The Bush administration is all the more firm in its backing for the Pakistani military regime because it requires a measure of stability in Pakistan in advance of a decision to launch a military attack on Iran. The statements by Bush supporting Musharraf came after a meeting with Merkel and shortly after a visit to the US by French President Nicolas Sarkozy. The primary purpose of these visits was to discuss stepped-up sanctions and possible military action against Iran. In opening the press conference with Merkel, Bush said that the two leaders had agreed on the need to “send a common and firm message to the Iranians.”
The contrast between the attitude of Bush to Pakistan and his denunciations of Myanmar, formerly called Burma, is just one measure of the brazen double-standard that pervades US foreign policy and the cynicism of its supposed crusade for democracy. While in the case of Burma, a longstanding ally of China, the US has pressed for economic sanctions, the Bush administration has made clear that it has no plans to cut off military aid to Pakistan, which has totaled more than $10 billion since 2001.
The strategically important position of Pakistan, and concerns that political and social instability in the country could lead to a government less amenable to US interests, explains why criticism within the US media and political establishment of the administration’s open support for Musharraf has been extremely muted. Criticisms that have been raised center on concerns that the US is backing a completely discredited and isolated regime that is doomed to fall, potentially unleashing social and political upheavals that could assume revolutionary dimensions.
A letter to the Bush administration from the Democratic Party Senate leadership, released over the weekend, voiced these concerns. “It is increasingly clear that the administration’s policy has served neither the needs of the people of Pakistan nor the security interests of our country,” the Democrats warned. Without making any concrete demands in relation to US support for Musharraf, the letter said that “events in Pakistan and elsewhere convincingly demonstrate it is long past time for a more effective strategy for dealing with Pakistan, the related situation in Afghanistan, as well as addressing the other threats and challenges America faces in the world.”

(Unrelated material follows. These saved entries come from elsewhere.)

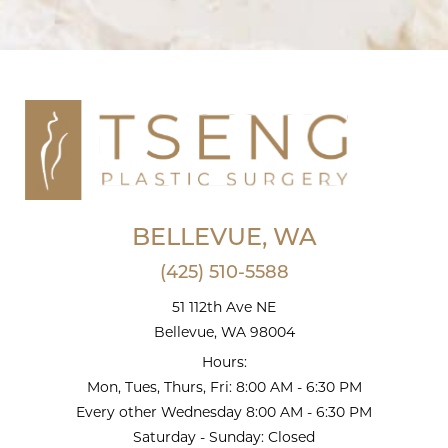
BELLEVUE, WA
(425) 510-5588
51 112th Ave NE
Bellevue, WA 98004
Hours:
Mon, Tues, Thurs, Fri: 8:00 AM - 6:30 PM
Every other Wednesday 8:00 AM - 6:30 PM
Saturday - Sunday: Closed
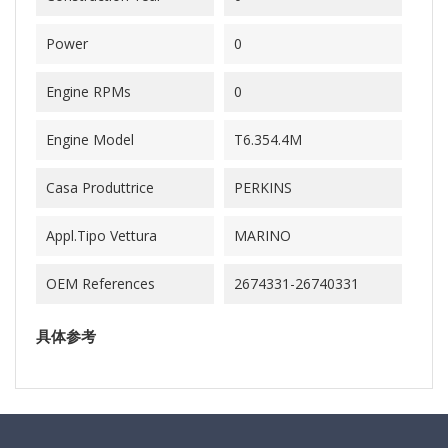
Power
0
Engine RPMs
0
Engine Model
T6.354.4M
Casa Produttrice
PERKINS
Appl.Tipo Vettura
MARINO
OEM References
2674331-26740331
具体参考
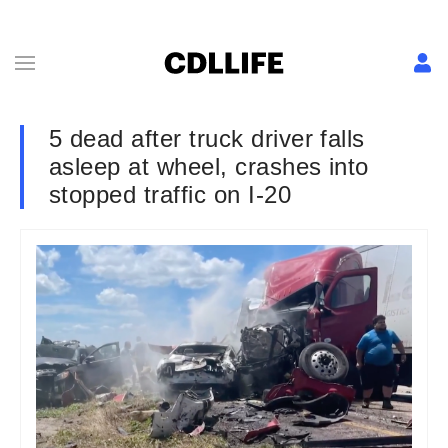
5 dead after truck driver falls
asleep at wheel, crashes into
stopped traffic on I-20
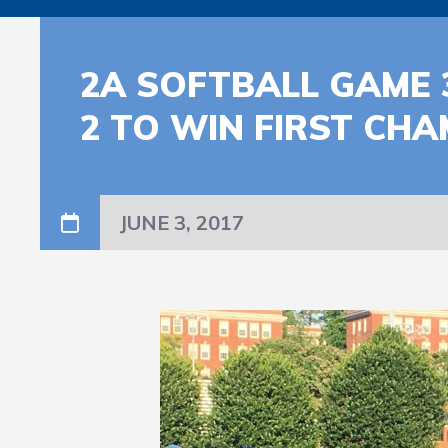
2A SOFTBALL GAME 
2 TO WIN FIRST CH
JUNE 3, 2017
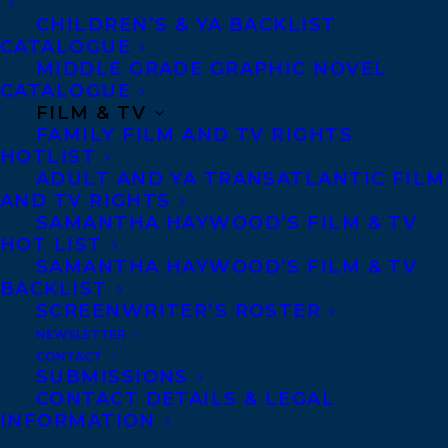
CHILDREN’S & YA BACKLIST
CATALOGUE
CONTACT US:
MIDDLE GRADE GRAPHIC NOVEL
CATALOGUE
FILM & TV
Agents based in New York, Los Angeles,
FAMILY FILM AND TV RIGHTS
Denver, Portland OR, Boston, Montreal,
HOTLIST
Toronto and Vancouver.
ADULT AND YA TRANSATLANTIC FILM
AND TV RIGHTS
SAMANTHA HAYWOOD’S FILM & TV
Telephone: +1 (416) 488-9214
HOT LIST
SAMANTHA HAYWOOD’S FILM & TV
BACKLIST
Transatlantic Agency
SCREENWRITER’S ROSTER
NEWSLETTER
68 Claremont Street, Suite 100
CONTACT
Toronto, Ontario
SUBMISSIONS
CONTACT DETAILS & LEGAL
M6J 2M5
INFORMATION
Canada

Some critics warn that US support for Musharraf could lead to a debacle for US imperialism similar to that which followed the fall nearly 30 years ago of another key US ally in the region, the Shah of Iran.
An editorial in the Washington Post published Sunday clarifies the position of those within the US ruling elite who are concerned with the administration’s attitude to Musharraf. Entitled, “The General Must Go,” the editorial states, “The only way to preserve US interests and the cause of moderation in Pakistan is to eliminate the obstacle of Mr. Musharraf’s desperate and destructive hold on power.”
The Post goes on to praise a likely successor to Musharraf, General Ashfaq Kiyani, as a “pro-Western moderate who supports the US-sponsored counterinsurgency program.” The newspaper voices the hope that a new army leader would be able to form an alliance with sections of the Pakistani political establishment to create a more stable government—but one that would still back US policy in the region. “Mr. Musharraf’s actions in the past week have destroyed any chance that he could lay a leading role in that process,” the newspaper concludes.
A news article in the Post, published November 9, reported on concerns among US military officials that the turmoil in Pakistan could disrupt US military operations along the Pakistani border with Afghanistan. The officials indicated that the operations were proceeding in spite of Musharraf’s actions. Central in these efforts, the Post reported, is Kiyani, who is the vice chief of the Pakistani army.
The Post also noted that there is little enthusiasm for US operations within the Pakistani military itself, which has longstanding ties to the Islamic fundamentalist groups that the US is presently targeting.
All factions within the US political establishment agree that the US must continue to back the Pakistani military as the guarantor of the political integrity of Pakistan, the chief bulwark against the popular masses, and the most reliable instrument for US imperialist interests in the region.